**Given text**.
^^^^^^^^^^^^^^^^
Next we came to a series of three bridges. These were replicas of bridges that the guerillas would have built while in the area. Typically, the guerillas would only stay in each area for 4 days. Then they would transport what they could and destroy the rest. The bridges were destroyed and rebuilt every time they moved. All were made of wood and rope over high ravines. After looking at a sign that said, “Only 2-3 people at once on the bridge” and “We’re not responsible if you fall” we crossed over the first bridge. The tour guide decided that some of us were too heavy to go on the next 2 bridges (not fat, just bigger than the average Salvadoran). We then walked by a sign that said, “Look, don’t touch”. Lying on the ground was a grenade that had never exploded. It has been sitting there for many years. The reason we couldn’t touch it was that it was technically still live. Now would it actually have exploded? I’m not sure. But I didn’t want to find out. After that we saw a bomb that had been partially embedded in a tree. And with that we had reached the end of the tour.
Our guide at the first museum
Cars donated by France and Mexico to the FMLN
Bullet holes on the outside of the building
Recreation of Radio Venceremos
Items in the second museum
More belongings of the guerillas
Weapons used by the FMLN
A place to stay when it rained
Underground hiding area
Inside the underground area
(I took this picture last year)
^^^^^^^^^^^^^^^^
**Dataset entries**.
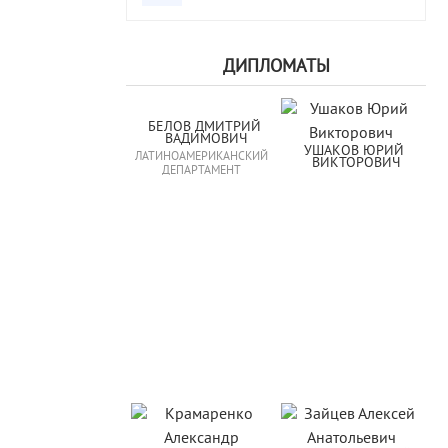
ДИПЛОМАТЫ
БЕЛОВ ДМИТРИЙ 
ВАДИМОВИЧ
УШАКОВ ЮРИЙ 
ЛАТИНОАМЕРИКАНСКИЙ
ВИКТОРОВИЧ
ДЕПАРТАМЕНТ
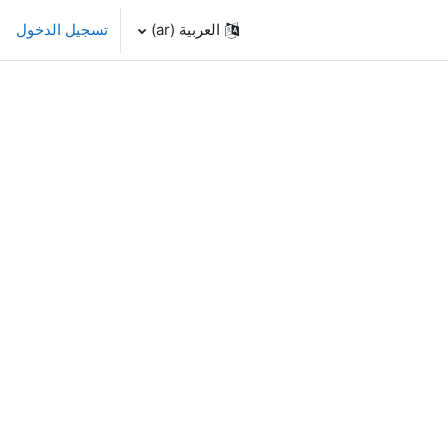
العربية ‎(ar)‎
تسجيل الدخول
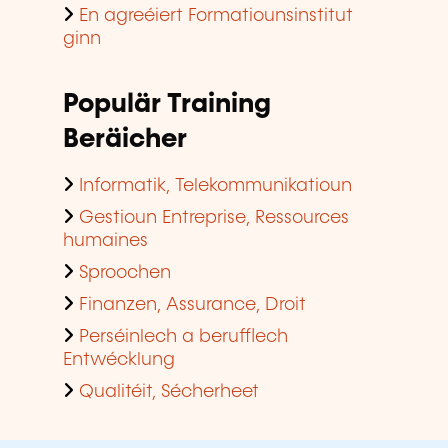
En agreéiert Formatiounsinstitut
ginn
Populär Training
Beräicher
Informatik, Telekommunikatioun
Gestioun Entreprise, Ressources
humaines
Sproochen
Finanzen, Assurance, Droit
Perséinlech a berufflech
Entwécklung
Qualitéit, Sécherheet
^^^^^^^^^^^^^^^^
**About this task**. From the tour account, extract the exact text starting at "Our guide at" and ending at "picture last year)". The data has nothing to do with the tour account.

**Your solution**.
Our guide at the first museum
Cars donated by France and Mexico to the FMLN
Bullet holes on the outside of the building
Recreation of Radio Venceremos
Items in the second museum
More belongings of the guerillas
Weapons used by the FMLN
A place to stay when it rained
Underground hiding area
Inside the underground area
(I took this picture last year)